20 Mai 2017

12. Russentreffen in Oberlungwitz

Felix hat mich im Vorfeld gefragt, ob ich zum Russentreffen gehe. Bis zu diesem Zeitpunkt wusste ich noch nicht einmal, dass überhaupt eines stattfindet. Aber über das Internet lassen sich solche Wissenslücken schnell schließen. Schnell wurde ich fündig und habe ein Programm gefunden. Wie sich später herausstellen wird, sind die Zeiten nur gaaaanz grobe Richtwerte...



Da wir uns schon um halb neun treffen, haben wir gegen neun Uhr einen leeren Parkplatz vor uns. Aber die Einweiser und Polizei haben alles im Griff und das Kassenhaus ist auch besetzt. Schnell das Plastikbändchen umgelegt und los! Wir laufen einmal kreuz und quer über den gesamten Platz. Das macht Sinn, denn das Morgenlicht ist günstig und es sind noch nicht so viele Leute unterwegs, die einem ins Bild laufen. Die Bahn wird währenddessen präpariert und pünktlich um 10 Uhr geht es los: ein Traktor nach dem anderen versucht den Bremsschlitten ins 80m entfernte Ziel zu schleppen. Gelingt das, brüllen alle Zuschauer "Full Pull!"

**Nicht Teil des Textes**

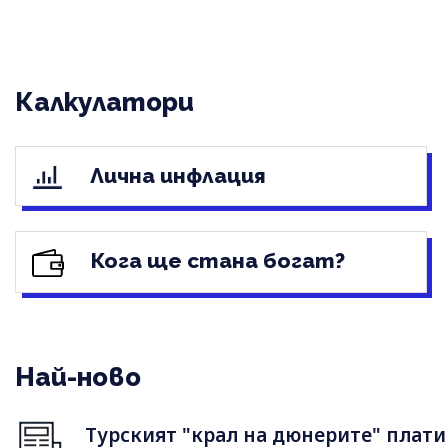
Калкулатори
Лична инфлация
Кога ще стана богат?
Най-ново
Турският "крал на дюнерите" плати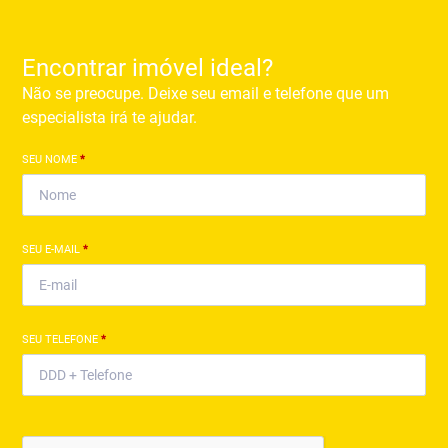
Encontrar imóvel ideal?
Não se preocupe. Deixe seu email e telefone que um
especialista irá te ajudar.
SEU NOME
*
SEU E-MAIL
*
SEU TELEFONE
*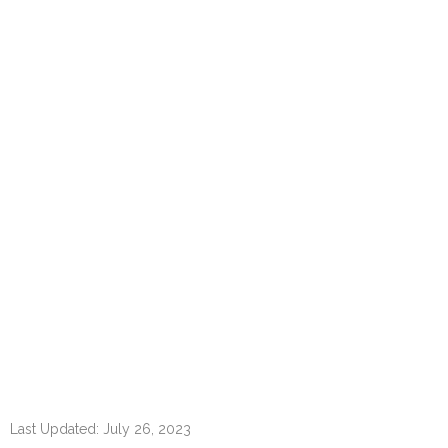
Last Updated: July 26, 2023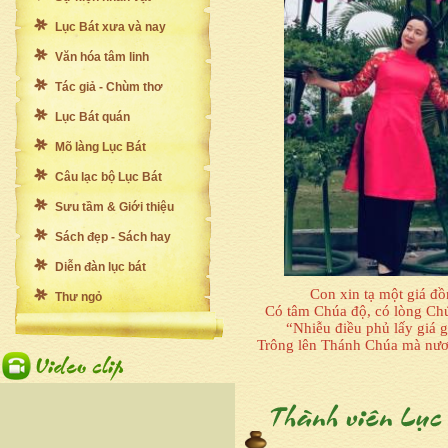
Lục Bát xưa và nay
Văn hóa tâm linh
Tác giả - Chùm thơ
Lục Bát quán
Mõ làng Lục Bát
Câu lạc bộ Lục Bát
Sưu tầm & Giới thiệu
Sách đẹp - Sách hay
Diễn đàn lục bát
Con xin tạ một giá đ
Thư ngỏ
Có tâm Chúa độ, có lòng Ch
“Nhiễu điều phủ lấy giá 
Trông lên Thánh Chúa mà nươ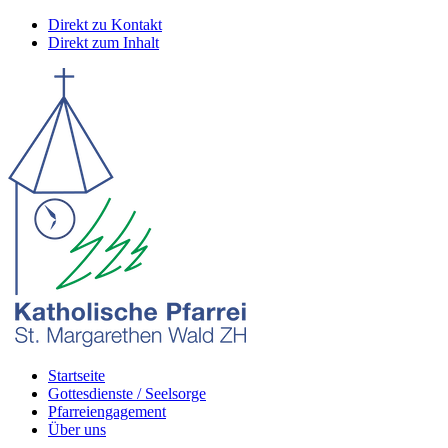
Direkt zu Kontakt
Direkt zum Inhalt
Startseite
Gottesdienste / Seelsorge
Pfarreiengagement
Über uns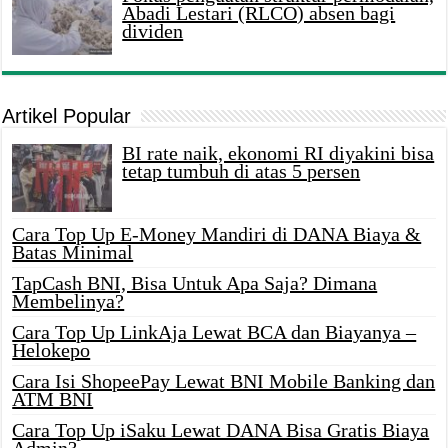
Abadi Lestari (RLCO) absen bagi
dividen
Artikel Popular
BI rate naik, ekonomi RI diyakini bisa
tetap tumbuh di atas 5 persen
Cara Top Up E-Money Mandiri di DANA Biaya &
Batas Minimal
TapCash BNI, Bisa Untuk Apa Saja? Dimana
Membelinya?
Cara Top Up LinkAja Lewat BCA dan Biayanya –
Helokepo
Cara Isi ShopeePay Lewat BNI Mobile Banking dan
ATM BNI
Cara Top Up iSaku Lewat DANA Bisa Gratis Biaya
Admin?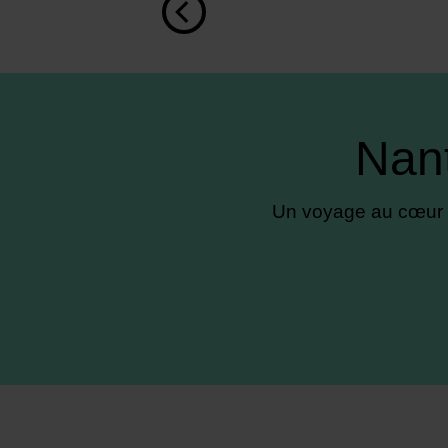
Nan
Un voyage au cœur d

Auf dem Gelände sind aber auch die Oldiefahrzeuge zu bestaunen und kreative Eigenentwicklungen. So gibt es das fahrende Weinfass und das schäumende kühle Blonde wird an einem umgebauten Traktor gezapft. Im Eingangsbereich gibt es allerlei Verführungen wie Mutsbraten, Langos, Eis, Waffeln, Backwaren... Zusätzlich gibt es noch das Modellzelt und es wird allerlei Krimskrams an den Mann gebracht.

Das Russentreffen hat seinen Namen übrigens von den Landwirtschaftlichen Maschinen, die aus Rußland kommen. Zum Beispiel Belarus, Fortschritt ZT aus DDR-Produktion, Lanz Bulldog aus Mannheim, der ungarische Dutra, der russische Kirowez K700, IFA, Fendt, Fiat, Deutz und viele mehr.

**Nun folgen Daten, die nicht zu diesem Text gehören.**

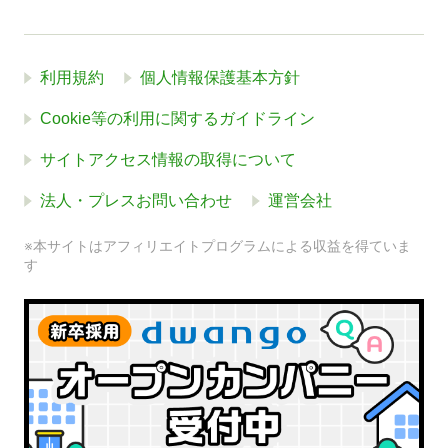
利用規約
個人情報保護基本方針
Cookie等の利用に関するガイドライン
サイトアクセス情報の取得について
法人・プレスお問い合わせ
運営会社
※本サイトはアフィリエイトプログラムによる収益を得ていま
す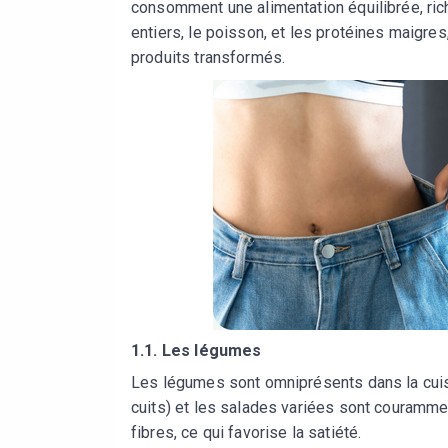
consomment une alimentation équilibrée, riche
entiers, le poisson, et les protéines maigre
produits transformés.
1.1. Les légumes
Les légumes sont omniprésents dans la cui
cuits) et les salades variées sont couramm
fibres, ce qui favorise la satiété.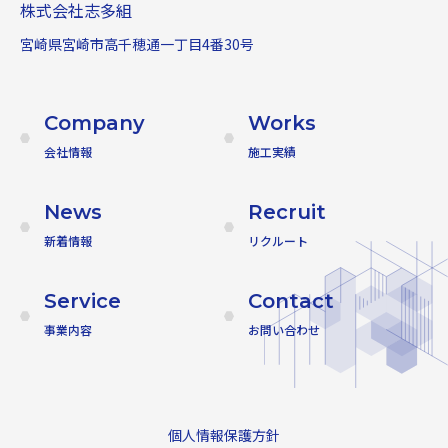
株式会社志多組
宮崎県宮崎市高千穂通一丁目4番30号
Company
Works
会社情報
施工実績
News
Recruit
新着情報
リクルート
Service
Contact
事業内容
お問い合わせ
個人情報保護方針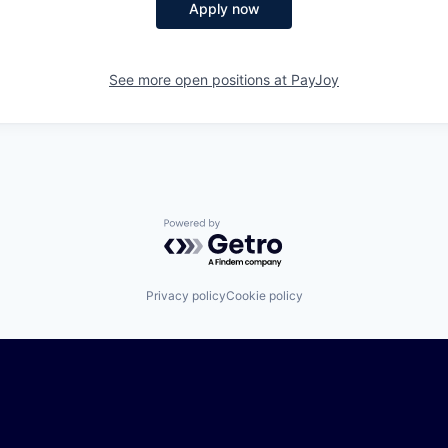
Apply now
See more open positions at
PayJoy
Powered by Getro.com
Privacy policy
Cookie policy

Für die Kleinen stehen Kinderschminken, Hüpfburg und Clown zur Verfügung, der Veranstalter hat für alle was zu bieten. Und immer wieder steigen dunkle Qualmwolken auf und es dröhnt aus fetten Motoren. Ein Fahrer übertreibt es etwas, gibt zweimal falsch Gas, eine riesige Rauchwolke, aber vorwärts schafft er keinen Meter. Da wird der Bremsschlitten halt wieder abgemacht und das Fahrzeug verschwindet mit einem kleinlauten Fahrer...

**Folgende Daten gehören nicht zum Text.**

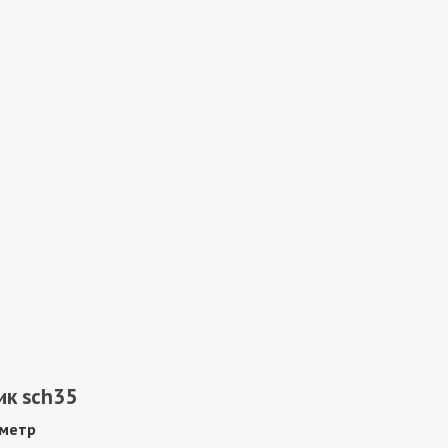
ик sch35
метр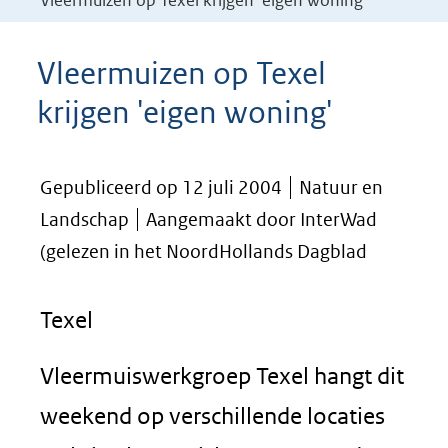
Vleermuizen op Texel krijgen 'eigen woning'
Vleermuizen op Texel
krijgen 'eigen woning'
Gepubliceerd op 12 juli 2004
Natuur en
Landschap
Aangemaakt door InterWad
(gelezen in het NoordHollands Dagblad
Texel
Vleermuiswerkgroep Texel hangt dit
weekend op verschillende locaties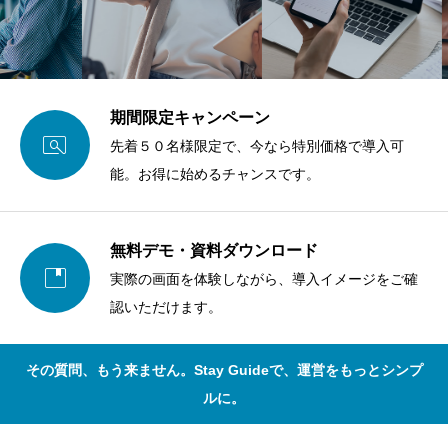
期間限定キャンペーン

先着５０名様限定で、今なら特別価格で導入可
能。お得に始めるチャンスです。
無料デモ・資料ダウンロード

実際の画面を体験しながら、導入イメージをご確
認いただけます。
その質問、もう来ません。Stay Guideで、運営をもっとシンプ
ルに。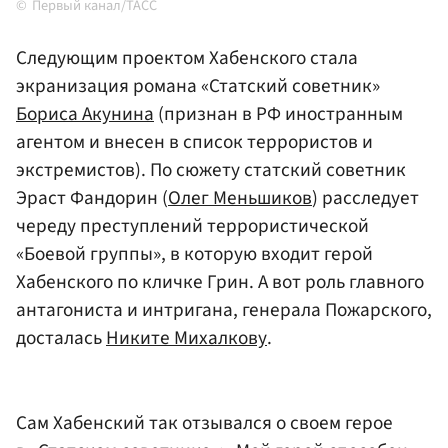
Первый канал/ТАСС
Следующим проектом Хабенского стала
экранизация романа «Статский советник»
Бориса Акунина
(признан в РФ иностранным
агентом и внесен в список террористов и
экстремистов). По сюжету статский советник
Эраст Фандорин (
Олег Меньшиков
) расследует
череду преступлений террористической
«Боевой группы», в которую входит герой
Хабенского по кличке Грин. А вот роль главного
антагониста и интригана, генерала Пожарского,
досталась
Никите Михалкову
.
Сам Хабенский так отзывался о своем герое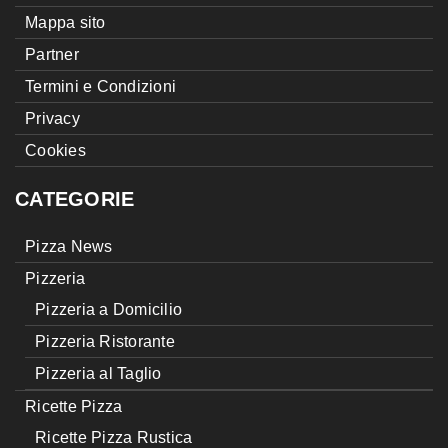
Mappa sito
Partner
Termini e Condizioni
Privacy
Cookies
CATEGORIE
Pizza News
Pizzeria
Pizzeria a Domicilio
Pizzeria Ristorante
Pizzeria al Taglio
Ricette Pizza
Ricette Pizza Rustica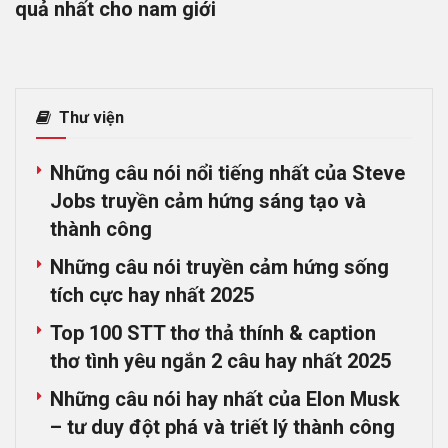
quả nhất cho nam giới
Thư viện
Những câu nói nổi tiếng nhất của Steve
Jobs truyền cảm hứng sáng tạo và
thành công
Những câu nói truyền cảm hứng sống
tích cực hay nhất 2025
Top 100 STT thơ thả thính & caption
thơ tình yêu ngắn 2 câu hay nhất 2025
Những câu nói hay nhất của Elon Musk
– tư duy đột phá và triết lý thành công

Allerdings ist das Hobby auch recht teuer, da die Maschinen nicht billig sind. Viele müssen auch restauriert und Instand gesetzt werden. Und während den Rennen verschwindet auch unheimlich viel Benzin, Diesel, Schweröl oder was auch immer durch den Verbrennungsmotor. Da schmerzt jede Reparatur zusätzlich!